21 avril 2011

Shehneze.

   Il y avait une fille assise en face de moi et de mon café. J'aurais aimé que ce soit un reflet du miroir : j'aurais aimé avoir ses cheveux, ses bras, sa grâce, ses yeux malicieux, son entrain. Elle fumait une cigarette toute fine que je lui avais déposé à coté de sa tasse qu'elle ne buvait pas, elle me racontait - non, elle me montrait avec ses mots - un spectacle de danse. Mais je crois que la danse, c'était elle. Ses lèvres qui bougeaient, ses doigts qui enlaçaient de temps à autres une allumette, ou la petite cuillère qui servait à mélanger le sucre, tout était mouvement de liberté, chorégraphie de la nature, chanson aux notes envoutantes.
   Elle toussait parfois, comme toussent les tuberculeux.

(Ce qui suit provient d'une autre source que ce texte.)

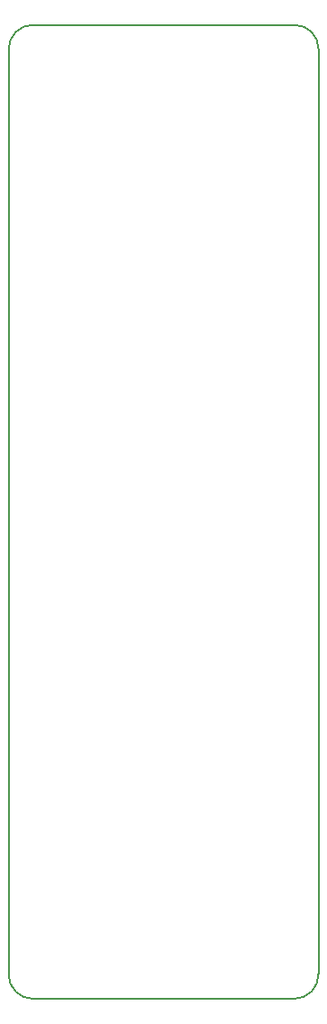
<source format=gbr>
G04 #@! TF.GenerationSoftware,KiCad,Pcbnew,(5.0.1-3-g963ef8bb5)*
G04 #@! TF.CreationDate,2020-07-04T09:07:15+03:00*
G04 #@! TF.ProjectId,sagitta-shield,736167697474612D736869656C642E6B,rev?*
G04 #@! TF.SameCoordinates,Original*
G04 #@! TF.FileFunction,Profile,NP*
%FSLAX46Y46*%
G04 Gerber Fmt 4.6, Leading zero omitted, Abs format (unit mm)*
G04 Created by KiCad (PCBNEW (5.0.1-3-g963ef8bb5)) date 2020 July 04, Saturday 09:07:15*
%MOMM*%
%LPD*%
G01*
G04 APERTURE LIST*
%ADD10C,0.150000*%
G04 APERTURE END LIST*
D10*
X115316000Y-151765000D02*
G75*
G02X113030000Y-149479000I0J2286000D01*
G01*
X142236480Y-149352196D02*
G75*
G02X139954000Y-151765000I-2282480J-126804D01*
G01*
X139954000Y-60198000D02*
G75*
G02X142240000Y-62484000I0J-2286000D01*
G01*
X113030000Y-62484000D02*
G75*
G02X115316000Y-60198000I2286000J0D01*
G01*
X113030000Y-149479000D02*
X113030000Y-62484000D01*
X139954000Y-151765000D02*
X115316000Y-151765000D01*
X142240000Y-62484000D02*
X142236480Y-149352196D01*
X115316000Y-60198000D02*
X139954000Y-60198000D01*
M02*

</source>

Ce n'était rien mais j'avais un peu peur pour elle, j'avais peur que sa poitrine explose sur mon visage, que sa belle blouse se déchire et se tache de sang. C'est excessif tout ce que je ressentais, mais elle toussait comme une orgue lors des enterrements. C'était le pollen. Le petites ombrelles de poils s'élançant dans les airs des feuilles de platanes, comme des cascadeuses délurées qui avaient pour unique but d'atterrir sur sa chevelure, couleur coucher de soleil. Elle toussait de plus belle, et elle était mignonne.
   Peut-être, un jour, cet hiver, elle accouchera d'un platane. D'un bel arbre qui étirera ses branches comme un enfant au réveil, jusque dans le cieux.